Written task
Print the text of every entry in the listing below, line for line and unchanged. Leave the pictures out of your answer.
_ _ _
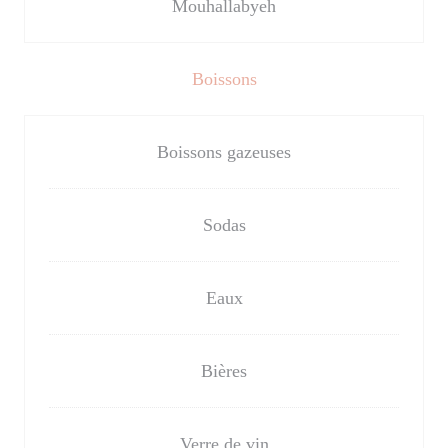
Mouhallabyeh
Boissons
Boissons gazeuses
Sodas
Eaux
Bières
Verre de vin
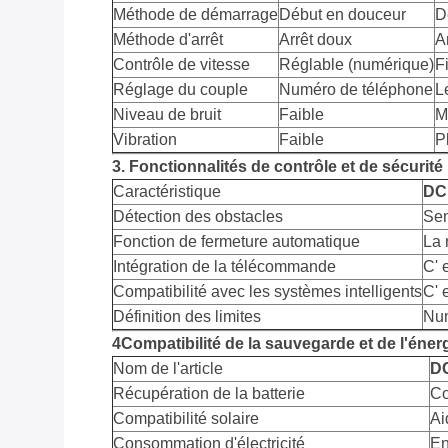
Méthode de démarrage
Début en douceur
D
Méthode d'arrêt
Arrêt doux
Ar
Contrôle de vitesse
Réglable (numérique)
Fi
Réglage du couple
Numéro de téléphone
L
Niveau de bruit
Faible
M
Vibration
Faible
P
3. Fonctionnalités de contrôle et de sécurité
Caractéristique
DC
Détection des obstacles
Sen
Fonction de fermeture automatique
La
Intégration de la télécommande
C' e
Compatibilité avec les systèmes intelligents
C' 
Définition des limites
Num
4Compatibilité de la sauvegarde et de l'éner
Nom de l'article
DC
Récupération de la batterie
Co
Compatibilité solaire
Ai
Consommation d'électricité
En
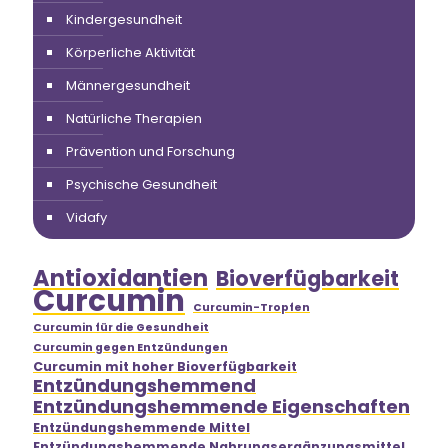
Kindergesundheit
Körperliche Aktivität
Männergesundheit
Natürliche Therapien
Prävention und Forschung
Psychische Gesundheit
Vidafy
Antioxidantien
Bioverfügbarkeit
Curcumin
Curcumin-Tropfen
Curcumin für die Gesundheit
Curcumin gegen Entzündungen
Curcumin mit hoher Bioverfügbarkeit
Entzündungshemmend
Entzündungshemmende Eigenschaften
Entzündungshemmende Mittel
Entzündungshemmende Nahrungsergänzungsmittel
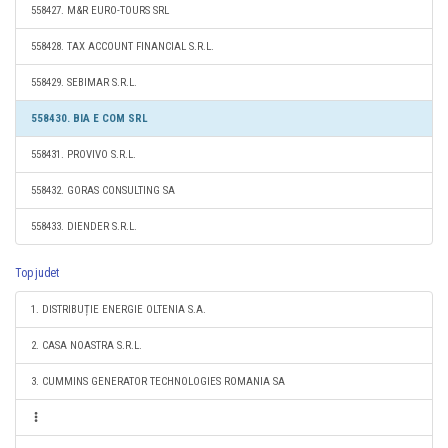
558427. M&R EURO-TOURS SRL
558428. TAX ACCOUNT FINANCIAL S.R.L.
558429. SEBIMAR S.R.L.
558430. BIA E COM SRL
558431. PROVIVO S.R.L.
558432. GORAS CONSULTING SA
558433. DIENDER S.R.L.
Top judet
1. DISTRIBUȚIE ENERGIE OLTENIA S.A.
2. CASA NOASTRA S.R.L.
3. CUMMINS GENERATOR TECHNOLOGIES ROMANIA SA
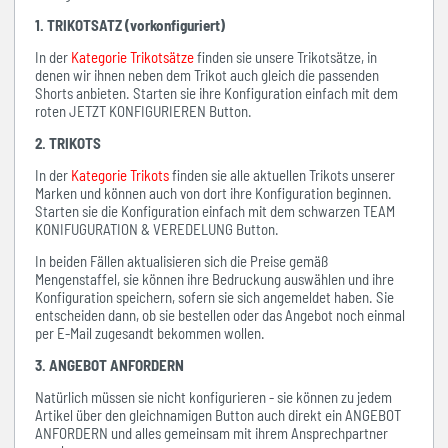
1. TRIKOTSATZ (vorkonfiguriert)
In der
Kategorie Trikotsätze
finden sie unsere Trikotsätze, in
denen wir ihnen neben dem Trikot auch gleich die passenden
Shorts anbieten. Starten sie ihre Konfiguration einfach mit dem
roten JETZT KONFIGURIEREN Button.
2. TRIKOTS
In der
Kategorie Trikots
finden sie alle aktuellen Trikots unserer
Marken und können auch von dort ihre Konfiguration beginnen.
Starten sie die Konfiguration einfach mit dem schwarzen TEAM
KONIFUGURATION & VEREDELUNG Button.
In beiden Fällen aktualisieren sich die Preise gemäß
Mengenstaffel, sie können ihre Bedruckung auswählen und ihre
Konfiguration speichern, sofern sie sich angemeldet haben. Sie
entscheiden dann, ob sie bestellen oder das Angebot noch einmal
per E-Mail zugesandt bekommen wollen.
3. ANGEBOT ANFORDERN
Natürlich müssen sie nicht konfigurieren - sie können zu jedem
Artikel über den gleichnamigen Button auch direkt ein ANGEBOT
ANFORDERN und alles gemeinsam mit ihrem Ansprechpartner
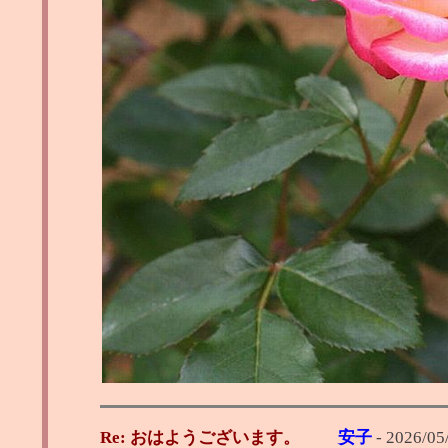
Re: おはようございます。
安子
-
2026/05/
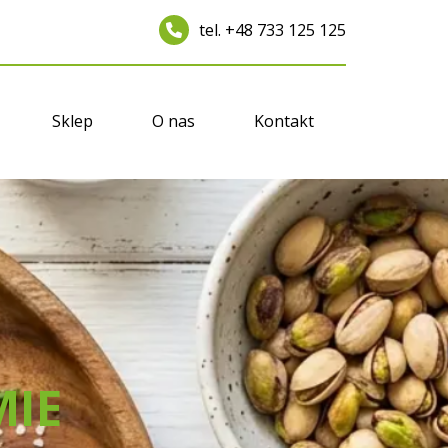
tel. +48 733 125 125
Sklep
O nas
Kontakt
MIE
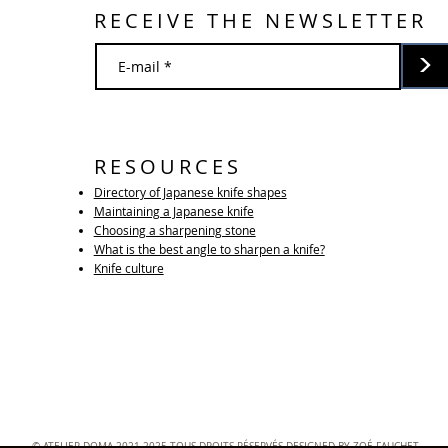
RECEIVE THE NEWSLETTER
>
RESOURCES
Directory of Japanese knife shapes
Maintaining a Japanese knife
Choosing a sharpening stone
What is the best angle to sharpen a knife?
Knife culture
© ATELIER DOMA 2021-2025 TOUS DROITS RÉSERVÉS DESIGNED BY ZOÉ FAUCHET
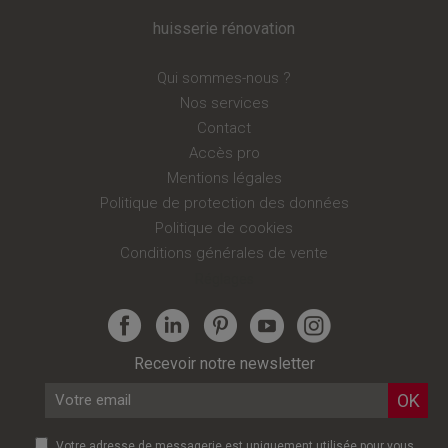
huisserie rénovation
Qui sommes-nous ?
Nos services
Contact
Accès pro
Mentions légales
Politique de protection des données
Politique de cookies
Conditions générales de vente
Réglages
Recevoir notre newsletter
Votre adresse de messagerie est uniquement utilisée pour vous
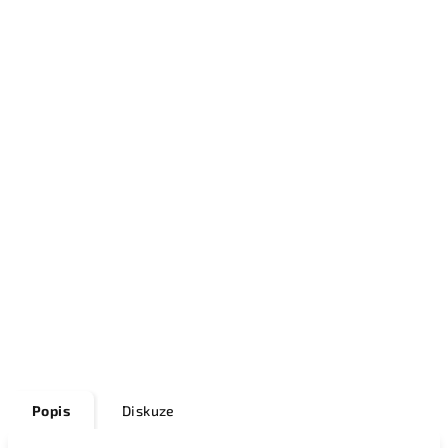
Popis
Diskuze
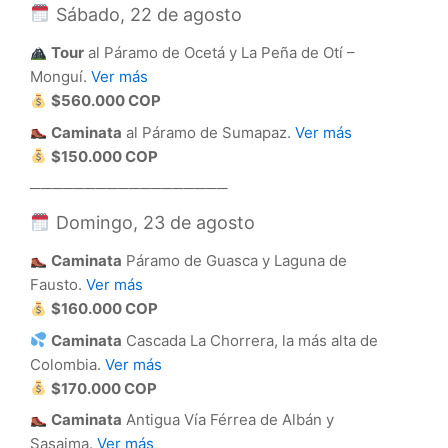
Sábado, 22 de agosto
Tour
al Páramo de Ocetá y La Peña de Otí –
Monguí.
Ver más
$560.000 COP
Caminata
al Páramo de Sumapaz.
Ver más
$150.000 COP
──────────────────
Domingo, 23 de agosto
Caminata
Páramo de Guasca y Laguna de
Fausto.
Ver más
$160.000 COP
Caminata
Cascada La Chorrera, la más alta de
Colombia.
Ver más
$170.000 COP
Caminata
Antigua Vía Férrea de Albán y
Sasaima.
Ver más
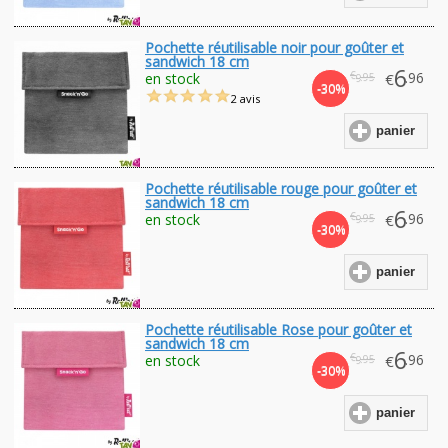
Pochette réutilisable noir pour goûter et
sandwich 18 cm
6
€
.96
en stock
€
.95
9
-30%
2 avis
panier
Pochette réutilisable rouge pour goûter et
sandwich 18 cm
6
€
.96
en stock
€
.95
9
-30%
panier
Pochette réutilisable Rose pour goûter et
sandwich 18 cm
6
€
.96
en stock
€
.95
9
-30%
panier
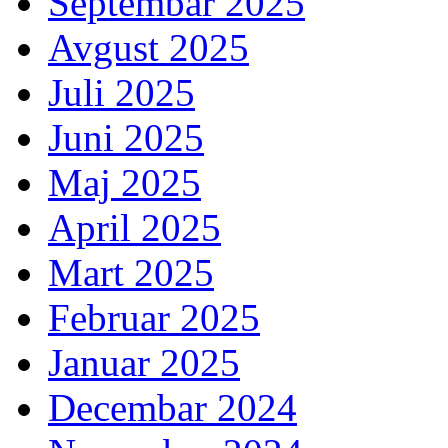
Septembar 2025
Avgust 2025
Juli 2025
Juni 2025
Maj 2025
April 2025
Mart 2025
Februar 2025
Januar 2025
Decembar 2024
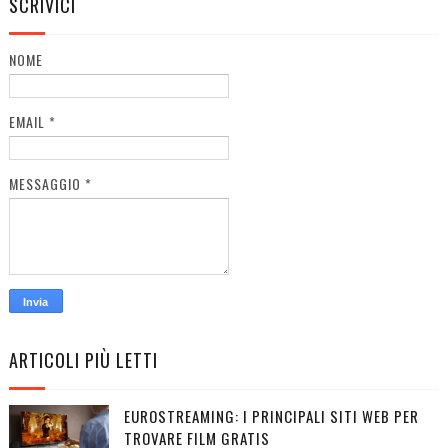
SCRIVICI
NOME
EMAIL
*
MESSAGGIO
*
ARTICOLI PIÙ LETTI
EUROSTREAMING: I PRINCIPALI SITI WEB PER
TROVARE FILM GRATIS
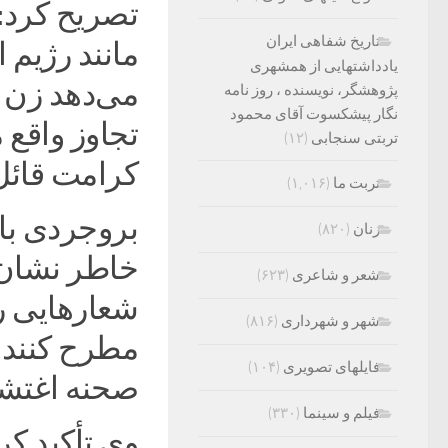
تصریح کرد:
تاریخ شفاهی ایران
مانند رژیم
یادداشتهایی از همشهری
می‌دهد زن 
پژوهشگر، نویسنده ، روز نامه
نگار پیشکسوت آقای محمود
تجاوز واقع 
تربتی سنجابی
(۱۲)
کرامت قائل 
تربت ما
(۱,۰۱۶)
بروجردی با
زنان
(۸۲۰)
خاطر نشان 
شعر و شاعری
(۶۲۳)
شعارهایی را
شهر و شهرداری
(۸۱۶)
مطرح کنند و
فایلهای تصویری
(۱۰۴)
صحنه اغتش
فیلم و سینما
(۳۳۰)
وی تأکید کر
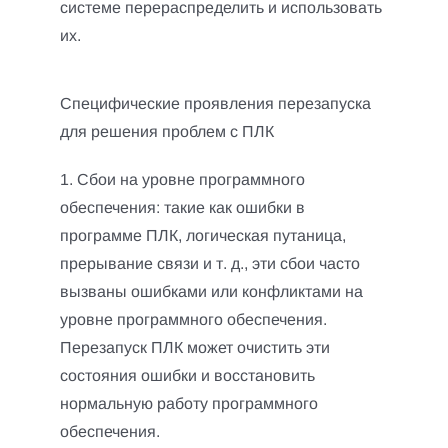
системе перераспределить и использовать
их.
Специфические проявления перезапуска
для решения проблем с ПЛК
1. Сбои на уровне программного
обеспечения: такие как ошибки в
программе ПЛК, логическая путаница,
прерывание связи и т. д., эти сбои часто
вызваны ошибками или конфликтами на
уровне программного обеспечения.
Перезапуск ПЛК может очистить эти
состояния ошибки и восстановить
нормальную работу программного
обеспечения.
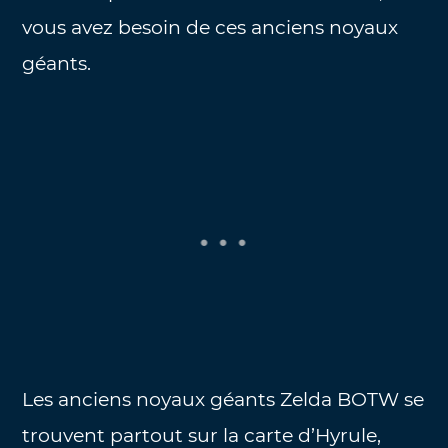
vous avez besoin de ces anciens noyaux
géants.
Les anciens noyaux géants Zelda BOTW se
trouvent partout sur la carte d’Hyrule,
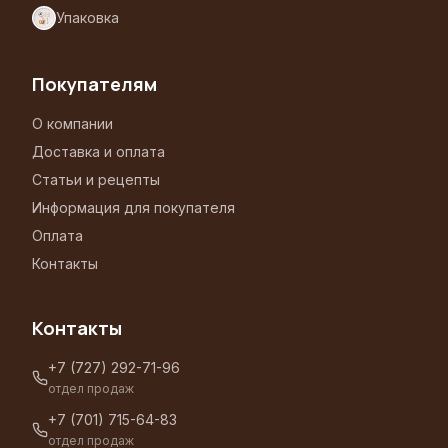
Упаковка
Покупателям
О компании
Доставка и оплата
Статьи и рецепты
Информация для покупателя
Оплата
Контакты
Контакты
+7 (727) 292-71-96
отдел продаж
+7 (701) 715-64-83
отдел продаж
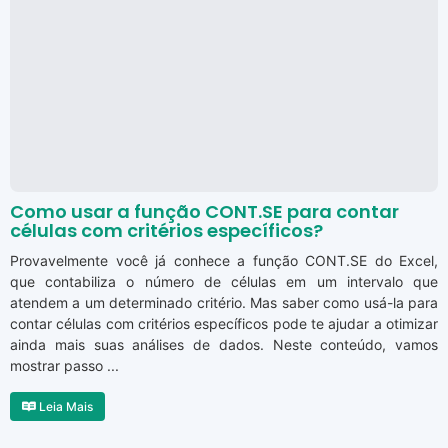
Como usar a função CONT.SE para contar
células com critérios específicos?
Provavelmente você já conhece a função CONT.SE do Excel,
que contabiliza o número de células em um intervalo que
atendem a um determinado critério. Mas saber como usá-la para
contar células com critérios específicos pode te ajudar a otimizar
ainda mais suas análises de dados. Neste conteúdo, vamos
mostrar passo ...
Leia Mais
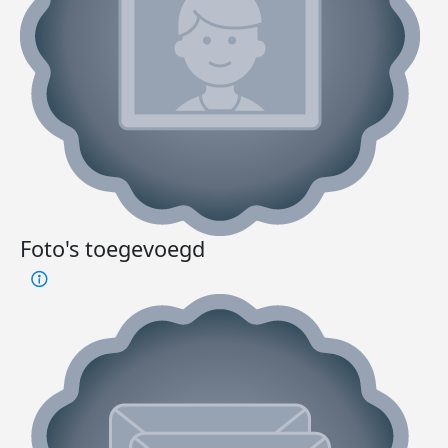
Foto's toegevoegd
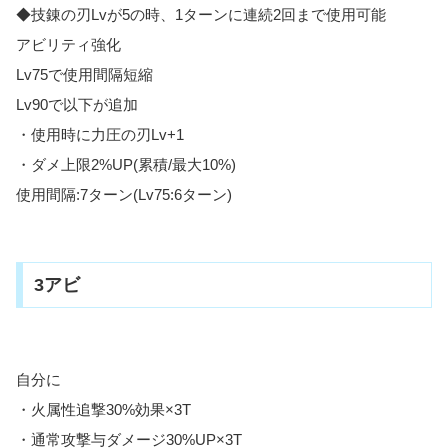
◆技錬の刃Lvが5の時、1ターンに連続2回まで使用可能
アビリティ強化
Lv75で使用間隔短縮
Lv90で以下が追加
・使用時に力圧の刃Lv+1
・ダメ上限2%UP(累積/最大10%)
使用間隔:7ターン(Lv75:6ターン)
3アビ
自分に
・火属性追撃30%効果×3T
・通常攻撃与ダメージ30%UP×3T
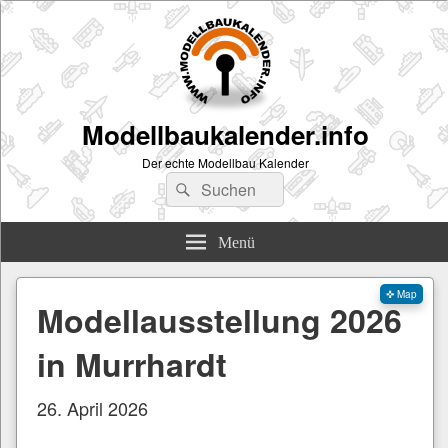
Modellbaukalender.info
Der echte Modellbau Kalender
Suchen
Suchen
nach:
Menü
✜ Map
Modellausstellung 2026
in Murrhardt
26. April 2026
_ _ _
The completed task
Mouhallabyeh
Boissons
Boissons gazeuses
Sodas
Eaux
Bières
Verre de vin
Méthode de démarrage
Début en douceur
D
Méthode d'arrêt
Arrêt doux
Ar
Contrôle de vitesse
Réglable (numérique)
Fi
Réglage du couple
Numéro de téléphone
L
Niveau de bruit
Faible
M
Vibration
Faible
P
3. Fonctionnalités de contrôle et de sécurité
Caractéristique
DC
Détection des obstacles
Sen
Fonction de fermeture automatique
La
Intégration de la télécommande
C' e
Compatibilité avec les systèmes intelligents
C' 
Définition des limites
Num
4Compatibilité de la sauvegarde et de l'éner
Nom de l'article
DC
Récupération de la batterie
Co
Compatibilité solaire
Ai
Consommation d'électricité
En
Kindergesundheit
Körperliche Aktivität
Männergesundheit
Natürliche Therapien
Prävention und Forschung
Psychische Gesundheit
Vidafy
Antioxidantien
Bioverfügbarkeit
Curcumin
Curcumin-Tropfen
Curcumin für die Gesundheit
Curcumin gegen Entzündungen
Curcumin mit hoher Bioverfügbarkeit
Entzündungshemmend
Entzündungshemmende Eigenschaften
Entzündungshemmende Mittel
Entzündungshemmende Nahrungsergänzungsmittel
558427. M&R EURO-TOURS SRL
558428. TAX ACCOUNT FINANCIAL S.R.L.
558429. SEBIMAR S.R.L.
558430. BIA E COM SRL
558431. PROVIVO S.R.L.
558432. GORAS CONSULTING SA
558433. DIENDER S.R.L.
Top judet
1. DISTRIBUȚIE ENERGIE OLTENIA S.A.
2. CASA NOASTRA S.R.L.
3. CUMMINS GENERATOR TECHNOLOGIES ROMANIA SA
1. TRIKOTSATZ (vorkonfiguriert)
In der
Kategorie Trikotsätze
finden sie unsere Trikotsätze, in
denen wir ihnen neben dem Trikot auch gleich die passenden
Shorts anbieten. Starten sie ihre Konfiguration einfach mit dem
roten JETZT KONFIGURIEREN Button.
2. TRIKOTS
In der
Kategorie Trikots
finden sie alle aktuellen Trikots unserer
Marken und können auch von dort ihre Konfiguration beginnen.
Starten sie die Konfiguration einfach mit dem schwarzen TEAM
KONIFUGURATION & VEREDELUNG Button.
In beiden Fällen aktualisieren sich die Preise gemäß
Mengenstaffel, sie können ihre Bedruckung auswählen und ihre
Konfiguration speichern, sofern sie sich angemeldet haben. Sie
entscheiden dann, ob sie bestellen oder das Angebot noch einmal
per E-Mail zugesandt bekommen wollen.
3. ANGEBOT ANFORDERN
Natürlich müssen sie nicht konfigurieren - sie können zu jedem
Artikel über den gleichnamigen Button auch direkt ein ANGEBOT
ANFORDERN und alles gemeinsam mit ihrem Ansprechpartner
Re: おはようございます。
安子
-
2026/05/
tel. +48 733 125 125
Sklep
O nas
Kontakt
MIE
RECEIVE THE NEWSLETTER
>
RESOURCES
Directory of Japanese knife shapes
Maintaining a Japanese knife
Choosing a sharpening stone
What is the best angle to sharpen a knife?
Knife culture
© ATELIER DOMA 2021-2025 TOUS DROITS RÉSERVÉS DESIGNED BY ZOÉ FAUCHET
huisserie rénovation
Qui sommes-nous ?
Nos services
Contact
Accès pro
Mentions légales
Politique de protection des données
Politique de cookies
Conditions générales de vente
Réglages
Recevoir notre newsletter
Votre adresse de messagerie est uniquement utilisée pour vous
Popis
Diskuze
Sábado, 22 de agosto
Tour
al Páramo de Ocetá y La Peña de Otí –
Monguí.
Ver más
$560.000 COP
Caminata
al Páramo de Sumapaz.
Ver más
$150.000 COP
──────────────────
Domingo, 23 de agosto
Caminata
Páramo de Guasca y Laguna de
Fausto.
Ver más
$160.000 COP
Caminata
Cascada La Chorrera, la más alta de
Colombia.
Ver más
$170.000 COP
Caminata
Antigua Vía Férrea de Albán y
Sasaima.
Ver más
Pochette réutilisable noir pour goûter et
sandwich 18 cm
6
€
.96
en stock
€
.95
9
-30%
2 avis
panier
Pochette réutilisable rouge pour goûter et
sandwich 18 cm
6
€
.96
en stock
€
.95
9
-30%
panier
Pochette réutilisable Rose pour goûter et
sandwich 18 cm
6
€
.96
en stock
€
.95
9
-30%
panier
Septembar 2025
Avgust 2025
Juli 2025
Juni 2025
Maj 2025
April 2025
Mart 2025
Februar 2025
Januar 2025
Decembar 2024
SCRIVICI
NOME
EMAIL
*
MESSAGGIO
*
ARTICOLI PIÙ LETTI
EUROSTREAMING: I PRINCIPALI SITI WEB PER
TROVARE FILM GRATIS
تصریح کرد:
تاریخ شفاهی ایران
مانند رژیم
یادداشتهایی از همشهری
می‌دهد زن 
پژوهشگر، نویسنده ، روز نامه
نگار پیشکسوت آقای محمود
تجاوز واقع 
تربتی سنجابی
(۱۲)
کرامت قائل 
تربت ما
(۱,۰۱۶)
بروجردی با
زنان
(۸۲۰)
خاطر نشان 
شعر و شاعری
(۶۲۳)
شعارهایی را
شهر و شهرداری
(۸۱۶)
مطرح کنند و
فایلهای تصویری
(۱۰۴)
صحنه اغتش
فیلم و سینما
(۳۳۰)
وی تأکید کر
системе перераспределить и использовать
их.
Специфические проявления перезапуска
для решения проблем с ПЛК
1. Сбои на уровне программного
обеспечения: такие как ошибки в
программе ПЛК, логическая путаница,
прерывание связи и т. д., эти сбои часто
вызваны ошибками или конфликтами на
уровне программного обеспечения.
Перезапуск ПЛК может очистить эти
состояния ошибки и восстановить
нормальную работу программного
обеспечения.
vous avez besoin de ces anciens noyaux
géants.
Les anciens noyaux géants Zelda BOTW se
trouvent partout sur la carte d’Hyrule,
Упаковка
Покупателям
О компании
Доставка и оплата
Статьи и рецепты
Информация для покупателя
Оплата
Контакты
Контакты
+7 (727) 292-71-96
отдел продаж
+7 (701) 715-64-83
отдел продаж
Como usar a função CONT.SE para contar
células com critérios específicos?
Provavelmente você já conhece a função CONT.SE do Excel,
que contabiliza o número de células em um intervalo que
atendem a um determinado critério. Mas saber como usá-la para
contar células com critérios específicos pode te ajudar a otimizar
ainda mais suas análises de dados. Neste conteúdo, vamos
mostrar passo ...
Leia Mais
Foto's toegevoegd
◆技錬の刃Lvが5の時、1ターンに連続2回まで使用可能
アビリティ強化
Lv75で使用間隔短縮
Lv90で以下が追加
・使用時に力圧の刃Lv+1
・ダメ上限2%UP(累積/最大10%)
使用間隔:7ターン(Lv75:6ターン)
3アビ
自分に
・火属性追撃30%効果×3T
・通常攻撃与ダメージ30%UP×3T
Modellbaukalender.info
Der echte Modellbau Kalender
Suchen
Suchen
nach:
Menü
✜ Map
Modellausstellung 2026
in Murrhardt
26. April 2026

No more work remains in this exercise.